Tahun Ini Ingin Memperbaiki Semuanya
Tahu 2019 telah berlalu, di tahun 2020 ini yang aku inginkan hanyalah kesempatan untuk memperbaiki semua, hubunganku dengan orang tuaku, berbuat kebaikan, dan lebih mensyukuri nikmat yang telah Tuhan berikan kepadaku. Dari sakitku ini aku belajar untuk selalu bersyukur karena masih banyak orang yang kondisinya lebih berat dari aku baik dari segi kesehatan maupun kehidupan.
Saat ini suamiku telah mengetahui sakitku, saat itu dia pun menangis dan memelukku dan dengan besar hati berjanji untuk terus mendampingi aku sampai saatnya tiba. Umur itu rahasia Yang Maha Kuasa kata suamiku. Kita manusia dalam kondisi sehat dan sakit tidak akan pernah mengetahui kapan saatnya kita akan dipanggil oleh Tuhan.

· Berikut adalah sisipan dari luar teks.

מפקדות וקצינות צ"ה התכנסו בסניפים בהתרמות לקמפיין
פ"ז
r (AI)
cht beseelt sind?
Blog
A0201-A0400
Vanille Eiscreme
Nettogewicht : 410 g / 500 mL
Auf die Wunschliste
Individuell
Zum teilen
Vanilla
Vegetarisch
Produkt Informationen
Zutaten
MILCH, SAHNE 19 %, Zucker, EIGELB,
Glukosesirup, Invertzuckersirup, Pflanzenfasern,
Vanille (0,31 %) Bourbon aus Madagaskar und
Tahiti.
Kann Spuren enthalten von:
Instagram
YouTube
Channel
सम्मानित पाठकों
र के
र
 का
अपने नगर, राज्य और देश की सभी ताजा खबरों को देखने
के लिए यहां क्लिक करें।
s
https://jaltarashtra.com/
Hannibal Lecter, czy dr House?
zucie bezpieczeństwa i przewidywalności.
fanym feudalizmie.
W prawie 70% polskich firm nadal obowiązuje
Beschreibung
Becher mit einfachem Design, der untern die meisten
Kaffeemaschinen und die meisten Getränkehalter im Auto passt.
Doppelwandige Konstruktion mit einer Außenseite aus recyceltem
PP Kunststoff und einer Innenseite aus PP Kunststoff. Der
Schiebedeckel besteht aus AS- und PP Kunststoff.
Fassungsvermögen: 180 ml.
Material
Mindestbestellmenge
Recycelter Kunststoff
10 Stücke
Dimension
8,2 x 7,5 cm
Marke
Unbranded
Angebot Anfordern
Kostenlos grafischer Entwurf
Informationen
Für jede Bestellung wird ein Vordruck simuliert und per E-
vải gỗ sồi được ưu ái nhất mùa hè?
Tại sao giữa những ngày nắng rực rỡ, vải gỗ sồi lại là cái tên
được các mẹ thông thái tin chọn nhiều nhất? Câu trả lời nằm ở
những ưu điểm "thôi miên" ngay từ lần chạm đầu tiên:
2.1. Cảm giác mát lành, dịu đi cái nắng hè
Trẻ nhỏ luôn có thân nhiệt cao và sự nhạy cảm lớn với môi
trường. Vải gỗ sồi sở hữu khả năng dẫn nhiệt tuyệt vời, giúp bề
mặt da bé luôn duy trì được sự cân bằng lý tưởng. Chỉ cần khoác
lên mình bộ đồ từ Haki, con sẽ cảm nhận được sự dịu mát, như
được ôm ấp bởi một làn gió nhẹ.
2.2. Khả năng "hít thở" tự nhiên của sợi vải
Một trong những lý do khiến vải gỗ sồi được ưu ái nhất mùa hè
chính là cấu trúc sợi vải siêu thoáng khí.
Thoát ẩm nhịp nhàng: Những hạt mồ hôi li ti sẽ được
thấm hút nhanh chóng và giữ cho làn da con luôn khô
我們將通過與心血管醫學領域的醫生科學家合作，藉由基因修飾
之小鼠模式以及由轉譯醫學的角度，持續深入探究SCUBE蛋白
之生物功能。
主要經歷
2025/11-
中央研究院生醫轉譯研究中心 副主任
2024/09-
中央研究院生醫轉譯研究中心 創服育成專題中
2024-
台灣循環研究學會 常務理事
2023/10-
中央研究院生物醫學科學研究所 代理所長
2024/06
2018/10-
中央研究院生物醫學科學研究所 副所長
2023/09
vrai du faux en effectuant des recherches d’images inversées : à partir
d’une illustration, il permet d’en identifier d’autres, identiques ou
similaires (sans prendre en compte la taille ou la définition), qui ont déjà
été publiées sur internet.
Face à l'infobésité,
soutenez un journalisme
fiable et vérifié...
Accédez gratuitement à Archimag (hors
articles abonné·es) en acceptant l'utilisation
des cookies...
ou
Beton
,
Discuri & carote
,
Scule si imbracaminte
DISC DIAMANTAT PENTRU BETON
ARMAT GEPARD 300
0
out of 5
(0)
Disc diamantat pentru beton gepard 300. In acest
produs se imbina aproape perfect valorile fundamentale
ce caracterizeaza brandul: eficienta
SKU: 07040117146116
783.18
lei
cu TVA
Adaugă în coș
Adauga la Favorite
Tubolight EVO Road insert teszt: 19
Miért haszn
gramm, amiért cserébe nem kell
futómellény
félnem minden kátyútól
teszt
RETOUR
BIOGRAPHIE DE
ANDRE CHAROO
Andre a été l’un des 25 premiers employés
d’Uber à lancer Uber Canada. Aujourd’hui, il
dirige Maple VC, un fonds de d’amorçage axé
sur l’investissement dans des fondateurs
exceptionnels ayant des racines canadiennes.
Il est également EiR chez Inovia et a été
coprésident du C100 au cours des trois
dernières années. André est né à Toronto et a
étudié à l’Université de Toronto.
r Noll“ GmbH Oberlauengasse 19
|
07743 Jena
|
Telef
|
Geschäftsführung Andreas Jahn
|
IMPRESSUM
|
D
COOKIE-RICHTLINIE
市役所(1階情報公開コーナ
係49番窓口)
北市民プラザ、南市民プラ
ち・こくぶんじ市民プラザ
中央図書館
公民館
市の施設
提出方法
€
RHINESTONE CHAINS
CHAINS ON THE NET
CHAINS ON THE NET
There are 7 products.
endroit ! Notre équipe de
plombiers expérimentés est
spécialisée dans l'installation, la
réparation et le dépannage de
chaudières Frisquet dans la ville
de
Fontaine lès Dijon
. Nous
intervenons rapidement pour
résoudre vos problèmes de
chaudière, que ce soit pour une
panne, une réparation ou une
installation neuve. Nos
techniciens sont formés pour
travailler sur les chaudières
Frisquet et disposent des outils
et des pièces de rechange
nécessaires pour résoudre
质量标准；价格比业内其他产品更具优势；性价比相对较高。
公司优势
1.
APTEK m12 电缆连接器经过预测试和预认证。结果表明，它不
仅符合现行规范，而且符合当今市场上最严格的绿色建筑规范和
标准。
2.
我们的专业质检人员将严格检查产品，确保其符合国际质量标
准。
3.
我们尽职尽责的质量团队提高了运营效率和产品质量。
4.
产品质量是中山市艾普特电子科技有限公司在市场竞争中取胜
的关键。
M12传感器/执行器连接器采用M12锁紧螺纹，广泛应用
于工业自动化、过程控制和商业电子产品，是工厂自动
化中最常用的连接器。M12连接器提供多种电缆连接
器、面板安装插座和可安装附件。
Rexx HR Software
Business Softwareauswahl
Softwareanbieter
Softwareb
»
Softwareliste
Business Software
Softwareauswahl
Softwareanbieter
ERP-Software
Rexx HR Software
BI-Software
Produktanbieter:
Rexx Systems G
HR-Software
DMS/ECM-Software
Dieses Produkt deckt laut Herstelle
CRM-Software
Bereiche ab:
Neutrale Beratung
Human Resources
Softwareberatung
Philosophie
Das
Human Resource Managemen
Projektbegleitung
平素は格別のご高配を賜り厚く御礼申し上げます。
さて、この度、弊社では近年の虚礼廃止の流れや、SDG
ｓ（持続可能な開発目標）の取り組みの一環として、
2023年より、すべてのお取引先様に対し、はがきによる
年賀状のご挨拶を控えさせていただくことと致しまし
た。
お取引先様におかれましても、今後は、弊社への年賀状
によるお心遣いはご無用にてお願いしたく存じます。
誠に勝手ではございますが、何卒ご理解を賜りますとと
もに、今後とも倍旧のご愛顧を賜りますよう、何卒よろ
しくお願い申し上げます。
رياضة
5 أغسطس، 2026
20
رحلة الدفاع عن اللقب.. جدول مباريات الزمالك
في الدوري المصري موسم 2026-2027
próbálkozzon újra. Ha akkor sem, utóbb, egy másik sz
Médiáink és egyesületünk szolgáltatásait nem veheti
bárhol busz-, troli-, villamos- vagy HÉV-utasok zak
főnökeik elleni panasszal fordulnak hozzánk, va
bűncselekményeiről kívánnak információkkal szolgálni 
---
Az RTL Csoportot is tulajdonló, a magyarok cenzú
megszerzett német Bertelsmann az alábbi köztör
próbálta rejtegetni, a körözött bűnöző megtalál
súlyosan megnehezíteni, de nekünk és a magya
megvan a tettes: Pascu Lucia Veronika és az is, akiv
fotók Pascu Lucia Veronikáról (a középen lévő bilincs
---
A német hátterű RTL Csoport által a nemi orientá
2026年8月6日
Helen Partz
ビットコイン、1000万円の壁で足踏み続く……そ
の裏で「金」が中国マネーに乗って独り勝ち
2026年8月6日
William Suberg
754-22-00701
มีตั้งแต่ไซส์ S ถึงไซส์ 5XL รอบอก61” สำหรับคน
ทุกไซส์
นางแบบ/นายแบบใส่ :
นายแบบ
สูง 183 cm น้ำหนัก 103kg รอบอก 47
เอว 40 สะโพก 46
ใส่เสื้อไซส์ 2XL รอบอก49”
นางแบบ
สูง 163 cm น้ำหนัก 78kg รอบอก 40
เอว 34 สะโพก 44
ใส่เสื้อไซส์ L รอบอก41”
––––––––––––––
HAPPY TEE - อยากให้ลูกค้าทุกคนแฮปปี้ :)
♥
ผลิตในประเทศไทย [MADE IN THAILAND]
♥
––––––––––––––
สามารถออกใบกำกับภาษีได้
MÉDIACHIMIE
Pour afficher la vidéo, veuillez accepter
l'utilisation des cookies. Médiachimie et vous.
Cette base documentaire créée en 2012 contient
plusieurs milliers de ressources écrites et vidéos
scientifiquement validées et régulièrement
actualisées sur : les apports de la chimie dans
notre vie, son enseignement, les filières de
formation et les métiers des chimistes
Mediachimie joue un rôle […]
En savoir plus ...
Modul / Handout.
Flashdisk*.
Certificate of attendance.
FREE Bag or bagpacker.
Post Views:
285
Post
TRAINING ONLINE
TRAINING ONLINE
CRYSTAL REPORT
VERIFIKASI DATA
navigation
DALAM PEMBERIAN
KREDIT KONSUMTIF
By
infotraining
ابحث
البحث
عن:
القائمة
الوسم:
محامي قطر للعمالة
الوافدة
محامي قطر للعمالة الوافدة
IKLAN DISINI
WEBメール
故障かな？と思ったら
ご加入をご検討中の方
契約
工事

Hatiku sekarang jauh lebih tenang dan optimis menjalankan hari-hariku. Kondisiku sedikit lebih baik sekarang walaupun nilai CD4-ku masih dibawah 20. Aku didampingi dan didukung oleh keluarga, pasangan, anak-anak, dan konselorku yang selalu memberikan semangat di saat kondisiku sedang drop. Tak pernah terlewat peluk dan cium anak-anakku setiap hari karena aku tak mau menyesal nanti.
Hatiku pun tenang karena suami dan anak-anakku tidak terjangkit sakitku. Dalam keseharianku kini aku terus mengucap syukur atas kebaikan Sang Pencipta, berpikiran positif, lebih menikmati hidup dan yang paling penting jangan pernah sakiti orangtua dan berbuat baik kepada sesama walaupun hanya hal-hal kecil.
Bagi teman-teman di luar sana yang sedang mengalami sakit fisik yang amat sangat, tetaplah semangat. Aku yakin kalian dapat menjalani semua cobaan dan ketetapan Tuhan ini dengan kuat, tabah, dan ikhlas. Selalu ingat Tuhan memberikan kita cobaan berat ini bukan karena Tuhan membenci kita tetapi justru karena Tuhan sangat menyayangi kita.